*YOUR GOAL*
Count the lines below that contain the string "What", where uppercase and lowercase letters must match, and reply with the number alone.

*DATA UNDER STUDY*
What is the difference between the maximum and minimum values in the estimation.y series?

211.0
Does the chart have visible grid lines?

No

---

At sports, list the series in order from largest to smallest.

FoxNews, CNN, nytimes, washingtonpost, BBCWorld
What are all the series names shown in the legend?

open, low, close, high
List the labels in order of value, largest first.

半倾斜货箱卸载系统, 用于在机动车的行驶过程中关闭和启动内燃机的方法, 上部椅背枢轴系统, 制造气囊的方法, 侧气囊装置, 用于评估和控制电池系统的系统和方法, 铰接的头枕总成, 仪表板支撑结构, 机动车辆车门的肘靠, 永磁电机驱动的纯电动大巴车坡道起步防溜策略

--

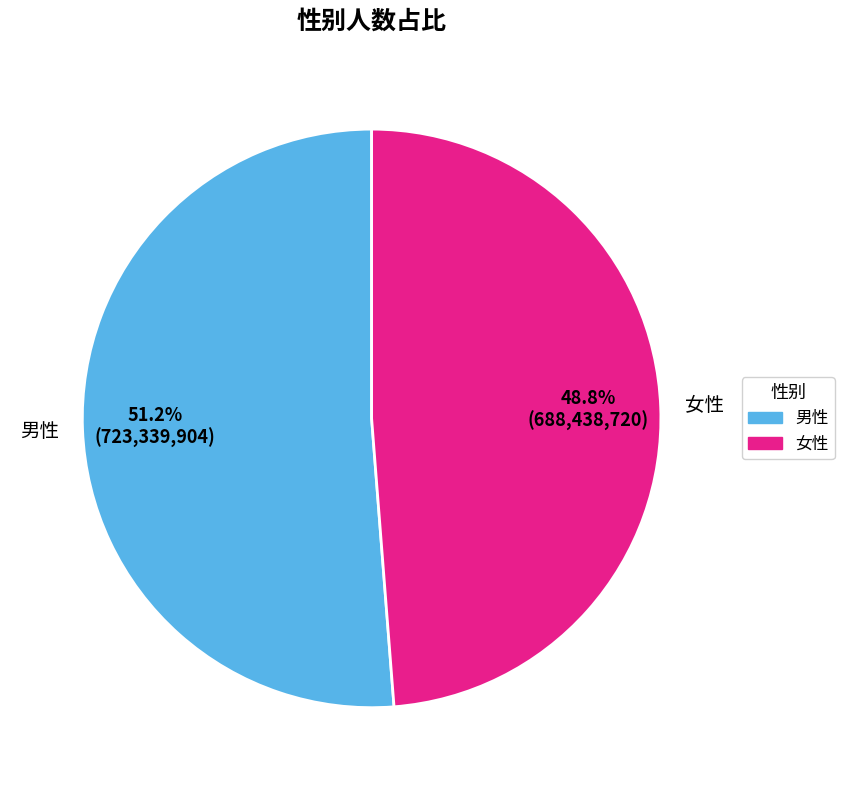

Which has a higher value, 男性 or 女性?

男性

*RESPONSE BOX*
2